Estas medidas são aceitáveis ou deveriam ser tomadas outras em conjunto com quem está no terreno?
Estas medidas estão a ser tomadas porque não foram encontradas outras soluções, mas, mais uma vez, está a tratar-se o sintoma e sem sinais de que a questão de fundo está a ser resolvida. A Direção Executiva do SNS emite deliberações atrás de deliberações sobre a reorganização de serviços que envolvem matérias laborais sem ouvir os sindicatos, o que é grave. Os sindicatos têm de ser ouvidos, e mais: estamos completamente disponíveis para fazer parte da solução. Há uma negociação em curso e não tem lógica estar a publicar-se deliberações de forma completamente unilateral.
Perante isso há alguma esperança nas negociações?
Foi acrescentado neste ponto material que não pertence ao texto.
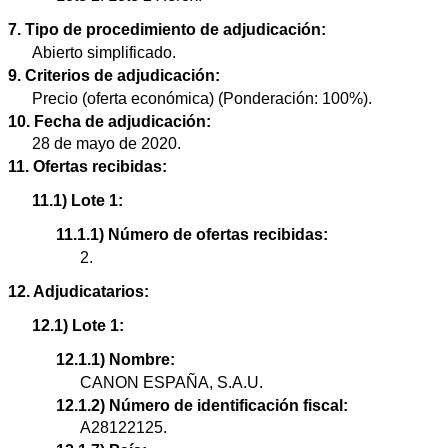
7. Tipo de procedimiento de adjudicación:
Abierto simplificado.
9. Criterios de adjudicación:
Precio (oferta económica) (Ponderación: 100%).
10. Fecha de adjudicación:
28 de mayo de 2020.
11. Ofertas recibidas:
11.1) Lote 1:
11.1.1) Número de ofertas recibidas:
2.
12. Adjudicatarios:
12.1) Lote 1:
12.1.1) Nombre:
CANON ESPAÑA, S.A.U.
12.1.2) Número de identificación fiscal:
A28122125.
A FNAM tem dito que quer uma negociação séria, o que é isso?
Em relação à negociação em si, temos esperança. Temos quatro assuntos em cima da mesa: as normas particulares de organização de trabalho, a valorização do trabalho no serviço de urgência, a dedicação plena, que é a tal figura que o governo apresentou e ainda ninguém percebeu o que é, e as grelhas salariais, que só foram incluídas graças a um finca pé dos sindicatos. A forma como se está a negociar não está a ser incorreta. Aliás, vimos com bons olhos o facto de o dr. Manuel Pizarro (ministro) estar connosco na mesa das negociações, o que é muito diferente da equipa anterior. Portanto, temos esperança nesta negociação e esperamos não ser obrigados a tomar medidas mais gravosas que não são do interesse de ninguém. A FNAM quer uma negociação séria e célere. Uma negociação em que os nossos objetivos também possam vir a ser cumpridos. Temos trabalho feito, propostas com reivindicações que enviámos ao Ministério da Saúde e que esperamos ver algumas atendidas já que têm exatamente a ver com condições de trabalho e grelhas salariais. Não é difícil colocar as reivindicações dos médicos em marcha. Tem é de haver vontade politica para que isso aconteça.
O que esperam que aconteça nesta reunião?
Esperamos que alguns dos trabalhos e das propostas que temos em curso e que apresentámos sejam validados. Queremos fazer parte da solução e não do problema e esperamos poder anunciar algumas medidas. Neste momento, há dois grupos de trabalho, com elementos dos dois sindicatos médicos e da tutela, a trabalhar nas grelhas salariais e reorganização e disciplina do trabalho e na dimensão da lista de utentes. Esperamos que funcionem, porque o que espero como médica e presidente da FNAM é que na próxima década tenhamos um SNS que consiga servir toda a população, independentemente do seu estado económico, um SNS que se mantenha público e universal, sem barreiras no acesso, e, acima de tudo, que preste uma boa qualidade de serviço aos utentes e aos doentes.